Saturday, July 23, 2011

Eskom plans steep increases in electricity prices to pay for the new power stations needed by the country’s energy-intensive mining sector, adding to inflationary pressure and taking more money out of middle class paychecks.

Its 2008 power crunch forced mines and smelters to shut for days and deterred new mining and manufacturing investment.

Impact of Strike

Economists have said well above inflation wage settlements hurt the country’s competitiveness and long-term outlook by driving up the costs for a labour force already more expensive than those in other emerging markets and far less efficient.
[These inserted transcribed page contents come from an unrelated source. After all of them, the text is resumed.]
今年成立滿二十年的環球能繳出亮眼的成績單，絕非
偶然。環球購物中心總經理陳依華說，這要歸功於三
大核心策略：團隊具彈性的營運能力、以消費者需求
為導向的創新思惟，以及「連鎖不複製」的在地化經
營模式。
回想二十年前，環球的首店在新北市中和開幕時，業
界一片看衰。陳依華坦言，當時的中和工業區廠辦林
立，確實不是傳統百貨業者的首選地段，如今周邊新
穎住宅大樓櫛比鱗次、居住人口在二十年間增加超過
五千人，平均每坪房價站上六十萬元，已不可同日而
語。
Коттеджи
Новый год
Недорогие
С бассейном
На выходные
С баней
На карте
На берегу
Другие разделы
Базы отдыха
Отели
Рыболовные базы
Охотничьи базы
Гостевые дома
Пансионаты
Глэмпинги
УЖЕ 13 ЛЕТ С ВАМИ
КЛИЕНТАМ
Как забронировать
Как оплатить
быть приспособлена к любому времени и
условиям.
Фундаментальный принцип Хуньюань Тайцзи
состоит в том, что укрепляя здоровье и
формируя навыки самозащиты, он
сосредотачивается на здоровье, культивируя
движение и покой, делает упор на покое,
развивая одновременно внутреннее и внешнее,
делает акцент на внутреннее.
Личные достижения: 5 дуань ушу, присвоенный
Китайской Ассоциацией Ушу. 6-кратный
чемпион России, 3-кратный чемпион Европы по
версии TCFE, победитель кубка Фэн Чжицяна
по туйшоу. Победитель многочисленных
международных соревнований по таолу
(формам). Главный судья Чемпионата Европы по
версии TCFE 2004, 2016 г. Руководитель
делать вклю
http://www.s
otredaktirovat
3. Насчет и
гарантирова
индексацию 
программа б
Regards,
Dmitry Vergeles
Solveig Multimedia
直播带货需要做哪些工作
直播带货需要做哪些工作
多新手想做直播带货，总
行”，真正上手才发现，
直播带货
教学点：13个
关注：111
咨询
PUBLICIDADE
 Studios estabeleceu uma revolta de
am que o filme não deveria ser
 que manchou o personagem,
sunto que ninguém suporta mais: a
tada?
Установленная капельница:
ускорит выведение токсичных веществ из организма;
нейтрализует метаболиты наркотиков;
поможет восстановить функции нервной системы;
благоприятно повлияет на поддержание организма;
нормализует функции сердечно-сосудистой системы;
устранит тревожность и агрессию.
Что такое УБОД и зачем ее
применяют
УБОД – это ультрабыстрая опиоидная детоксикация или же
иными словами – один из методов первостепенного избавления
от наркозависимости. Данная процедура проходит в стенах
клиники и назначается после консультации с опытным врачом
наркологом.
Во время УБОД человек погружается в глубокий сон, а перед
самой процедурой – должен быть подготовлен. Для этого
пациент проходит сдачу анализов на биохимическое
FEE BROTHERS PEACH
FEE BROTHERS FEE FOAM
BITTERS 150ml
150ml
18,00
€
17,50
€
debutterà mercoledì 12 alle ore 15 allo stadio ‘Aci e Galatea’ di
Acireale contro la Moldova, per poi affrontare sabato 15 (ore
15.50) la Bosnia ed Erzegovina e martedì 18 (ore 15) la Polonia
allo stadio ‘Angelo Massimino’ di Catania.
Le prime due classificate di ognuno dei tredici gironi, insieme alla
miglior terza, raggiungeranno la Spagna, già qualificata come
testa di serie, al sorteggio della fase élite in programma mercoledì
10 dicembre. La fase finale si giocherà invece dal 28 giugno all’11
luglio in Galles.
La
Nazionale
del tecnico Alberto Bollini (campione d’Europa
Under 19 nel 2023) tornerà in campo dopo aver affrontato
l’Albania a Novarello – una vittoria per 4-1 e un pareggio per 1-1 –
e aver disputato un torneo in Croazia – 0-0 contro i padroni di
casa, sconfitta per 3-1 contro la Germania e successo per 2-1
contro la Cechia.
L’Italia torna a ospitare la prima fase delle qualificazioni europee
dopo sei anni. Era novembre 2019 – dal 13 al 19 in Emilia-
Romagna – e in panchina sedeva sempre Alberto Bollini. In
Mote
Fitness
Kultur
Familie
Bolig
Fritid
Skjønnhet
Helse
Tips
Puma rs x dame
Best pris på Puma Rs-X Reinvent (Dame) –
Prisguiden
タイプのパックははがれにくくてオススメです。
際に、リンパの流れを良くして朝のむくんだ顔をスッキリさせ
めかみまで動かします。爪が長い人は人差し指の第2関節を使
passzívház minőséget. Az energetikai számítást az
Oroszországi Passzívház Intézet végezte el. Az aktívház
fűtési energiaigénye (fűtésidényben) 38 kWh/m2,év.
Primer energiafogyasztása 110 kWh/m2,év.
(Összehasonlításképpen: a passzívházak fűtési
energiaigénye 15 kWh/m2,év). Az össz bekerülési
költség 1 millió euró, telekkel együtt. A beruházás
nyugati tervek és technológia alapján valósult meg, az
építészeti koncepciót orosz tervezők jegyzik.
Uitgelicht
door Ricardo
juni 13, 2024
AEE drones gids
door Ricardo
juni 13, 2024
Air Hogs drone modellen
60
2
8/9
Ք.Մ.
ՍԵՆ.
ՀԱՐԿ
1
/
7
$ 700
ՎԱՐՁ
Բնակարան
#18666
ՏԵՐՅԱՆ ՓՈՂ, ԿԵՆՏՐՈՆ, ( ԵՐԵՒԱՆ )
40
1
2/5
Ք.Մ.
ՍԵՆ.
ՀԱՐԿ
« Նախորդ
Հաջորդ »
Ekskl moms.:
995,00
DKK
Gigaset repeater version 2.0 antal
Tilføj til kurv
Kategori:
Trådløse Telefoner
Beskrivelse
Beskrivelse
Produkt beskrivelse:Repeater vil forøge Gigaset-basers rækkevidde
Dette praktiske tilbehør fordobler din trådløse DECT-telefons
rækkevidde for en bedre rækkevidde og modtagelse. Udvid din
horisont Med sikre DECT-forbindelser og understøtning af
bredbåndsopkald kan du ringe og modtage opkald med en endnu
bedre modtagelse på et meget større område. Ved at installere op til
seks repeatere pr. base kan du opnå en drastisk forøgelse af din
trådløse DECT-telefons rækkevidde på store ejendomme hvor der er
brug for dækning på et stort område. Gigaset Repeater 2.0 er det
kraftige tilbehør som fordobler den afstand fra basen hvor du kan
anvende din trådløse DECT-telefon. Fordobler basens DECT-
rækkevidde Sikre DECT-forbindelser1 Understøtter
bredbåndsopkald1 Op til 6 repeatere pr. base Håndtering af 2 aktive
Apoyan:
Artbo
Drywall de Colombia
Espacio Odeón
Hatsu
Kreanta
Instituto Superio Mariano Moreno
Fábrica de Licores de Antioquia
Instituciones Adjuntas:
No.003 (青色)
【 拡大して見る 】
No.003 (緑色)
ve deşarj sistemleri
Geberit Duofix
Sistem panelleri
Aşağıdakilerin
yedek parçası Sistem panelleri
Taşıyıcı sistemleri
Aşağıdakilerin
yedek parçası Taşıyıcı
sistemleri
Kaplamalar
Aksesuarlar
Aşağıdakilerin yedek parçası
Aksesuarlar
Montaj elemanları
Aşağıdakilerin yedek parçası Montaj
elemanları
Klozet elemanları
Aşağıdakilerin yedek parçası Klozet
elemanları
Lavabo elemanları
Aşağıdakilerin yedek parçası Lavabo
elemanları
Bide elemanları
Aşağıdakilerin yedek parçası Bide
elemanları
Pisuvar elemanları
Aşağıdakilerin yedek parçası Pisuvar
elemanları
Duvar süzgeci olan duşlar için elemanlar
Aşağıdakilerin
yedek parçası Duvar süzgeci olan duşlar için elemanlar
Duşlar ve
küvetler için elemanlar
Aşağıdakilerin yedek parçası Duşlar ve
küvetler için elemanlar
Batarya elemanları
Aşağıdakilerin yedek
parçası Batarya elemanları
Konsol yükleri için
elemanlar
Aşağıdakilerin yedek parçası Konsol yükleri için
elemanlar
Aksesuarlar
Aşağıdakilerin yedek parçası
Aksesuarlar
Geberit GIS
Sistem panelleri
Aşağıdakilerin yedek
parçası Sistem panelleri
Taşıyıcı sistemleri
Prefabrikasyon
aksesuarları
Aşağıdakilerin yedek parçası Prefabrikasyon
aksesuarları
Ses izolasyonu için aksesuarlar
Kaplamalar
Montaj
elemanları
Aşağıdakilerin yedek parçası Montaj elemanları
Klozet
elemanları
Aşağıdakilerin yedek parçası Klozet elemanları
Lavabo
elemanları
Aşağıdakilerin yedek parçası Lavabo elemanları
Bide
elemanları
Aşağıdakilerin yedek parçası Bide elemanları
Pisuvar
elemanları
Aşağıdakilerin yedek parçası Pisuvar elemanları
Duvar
“The impact of the strikes is to reduce consumption, reduce production and affect economic growth detrimentally. They are inflationary and in the longer term they reduce employment,” said Rob Jeffery, a senior economist at Econometrix.

In a separate strike that has lasted about two weeks, the union that represents about 70,000 fuel, paper and chemical workers said employers walked out of talks on Friday after the union lowered its demand to 9.5 percent from 13 percent.

Employers were insisting they could only afford an eight percent increase, said Simon Mofokeng, general secretary at the Chemical, Energy, Paper, Printing, Wood and Allied Workers’ Union (CEPPWAWU).

Mofokeng said employers insisted in wage negotiations on Friday their 8 percent offer was final. The union was waiting for a mediator to intervene, he added.

South African workers at global diamond mining giant De Beers began a strike on Friday, seeking 15 percent wage increases while De Beers is offering 7.5 percent and a one off payment of US$369.